"Effet Trump" et inflation: le nombre de voyages organisés aux États-Unis depuis la France a chuté en 2025 et cette tendance se poursuit en 2026, selon les tour-opérateurs français, sans que ces chiffres ne soient jusqu'ici corroborés par les données du secteur aérien.
Du 1er novembre 2024 au 31 octobre 2025, les entreprises membres du Syndicat des Entreprises du Tour Operating (Seto) ont enregistré une baisse de 14,6% des "voyages à forfait" - les voyages organisés - de la France vers les États-Unis par rapport à l'année précédente, a indiqué le Seto jeudi lors d'un point presse.
Au 31 décembre 2025, les réservations vers les États-Unis pour l'été 2026 étaient même en baisse de plus de 29%.
"Il y a un effet Trump, on va pas le nier", a affirmé devant la presse Patrice Caradec, le président du Seto, pour qui "on ne peut pas dire que Trump soit le meilleur ambassadeur du tourisme aux États-Unis".
Depuis son retour à la Maison-Blanche, le président américain et son administration ont régulièrement rudoyé les Européens, avec pour dernier épisode en date la volonté affichée de s'emparer du Groenland, territoire autonome danois.
Plus spécifiquement, l'administration Trump mène une politique peu incitative pour les touristes et a récemment déclaré vouloir exiger des visiteurs étrangers exemptés de visas - parmi lesquels figurent les Français - qu'ils fournissent l'historique de leurs activités sur les réseaux sociaux depuis cinq ans.
Mais ce n'est pas la seule cause de cette baisse de fréquentation, ni même la plus importante, estime Patrice Caradec, notant par ailleurs que "la politique" n'avait "jamais empêché les Français d'aller à Cuba (...), en Chine, ou au Vietnam".
"L'augmentation des prix" aux États-Unis est selon lui centrale: "trouvez-moi un petit-déjeuner à moins de 40 dollars (par personne)", a déclaré le président du Seto pour illustrer ce qu'il considère comme un frein au tourisme, alors que "le vacancier français a un budget très contraint".
- Pas d'impact "à ce stade" pour Air France -
Un budget qui risque aussi d'être mis à l'épreuve par la décision de l'administration de très fortement augmenter les tarifs d'admission dans les parcs nationaux les plus populaires, comme celui du Grand Canyon, pour les non-résidents.

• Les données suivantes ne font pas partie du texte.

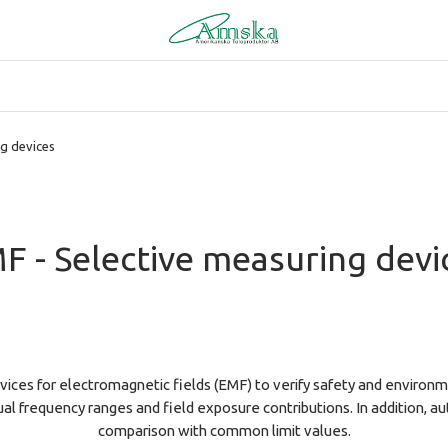
ng devices
F - Selective measuring devi
ices for electromagnetic fields (EMF) to verify safety and environm
ual frequency ranges and field exposure contributions. In addition,
comparison with common limit values.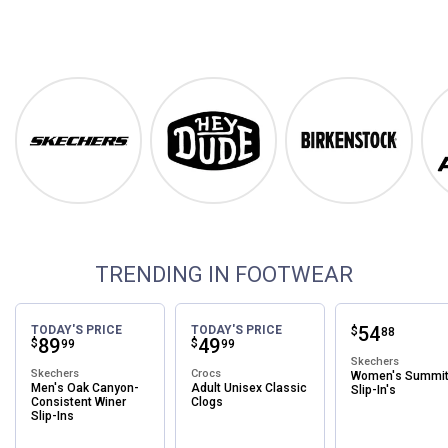
Footwear
Shop Our Top Brands
Skechers
Hey Dude
Birkenstock
TRENDING IN FOOTWEAR
Price:
.
54
TODAY'S PRICE
TODAY'S PRICE
$
88
Price:
.
89
Price:
.
49
$
$
99
99
Skechers
Skechers
Crocs
Women's Summi
Men's Oak Canyon-
Adult Unisex Classic
Slip-In's
Consistent Winer
Clogs
Slip-Ins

Le secteur aérien affirme pour sa part ne pas voir de signe net d'une désaffection des lignes nord-atlantiques, incluant les voyages d'Europe vers les États-Unis, mais aussi dans l'autre sens, où les Américains bénéficient a contrario de changes favorables.
"Nous n'avons vu aucun impact sur le nombre de mouvements d'avions" entre le Vieux Continent et les États-Unis en 2025, a indiqué jeudi Claire Leleu, responsable des prévisions de l'organisme de surveillance du trafic aérien Eurocontrol, lors d'une visioconférence sur le bilan de l'année dernière, en expliquant que le trafic sur ces routes avait crû de 3% par rapport à 2024.
Cette progression a néanmoins été inférieure à la tendance générale de 4,1%, qui a permis au secteur aérien européen de retrouver l'année dernière ses niveaux de trafic d'avions de 2019, pour la première fois depuis la pandémie.
"A ce stade on ne voit pas d'impact" sur les réservations de l'été 2026, a indiqué également la directrice générale d'Air France Anne Rigail, en marge d'une cérémonie de voeux du groupe Air France-KLM mercredi soir, tout en concédant que son entreprise surveillait la situation de près.
La compagnie aérienne, qui a développé de nouvelles lignes ces dernières années vers les États-Unis, a noté en 2025 des périodes de "baisse significative de la demande" en classe économique, mais cette tendance a "généralement été compensée par la bonne santé des classes avant" plus luxueuses, a-t-elle développé.
"Il y a eu une croissance très, très forte sur le corridor transatlantique, en particulier d'Amérique du Nord vers l'Europe" en 2025, a souligné pour sa part Michael Stanton-Geddes, chef économiste de l'association d'aéroports européens ACI Europe, lors de la visioconférence d'Eurocontrol.
Mais pour 2026, "il faut que nous prenions en compte les risques, et on peut regarder ce qui s'est passé avec le tourisme canadien aux États-Unis" l'été dernier, une baisse de quelque 30% dans la foulée d'une rhétorique agressive de M. Trump envers son voisin septentrional, a-t-il remarqué.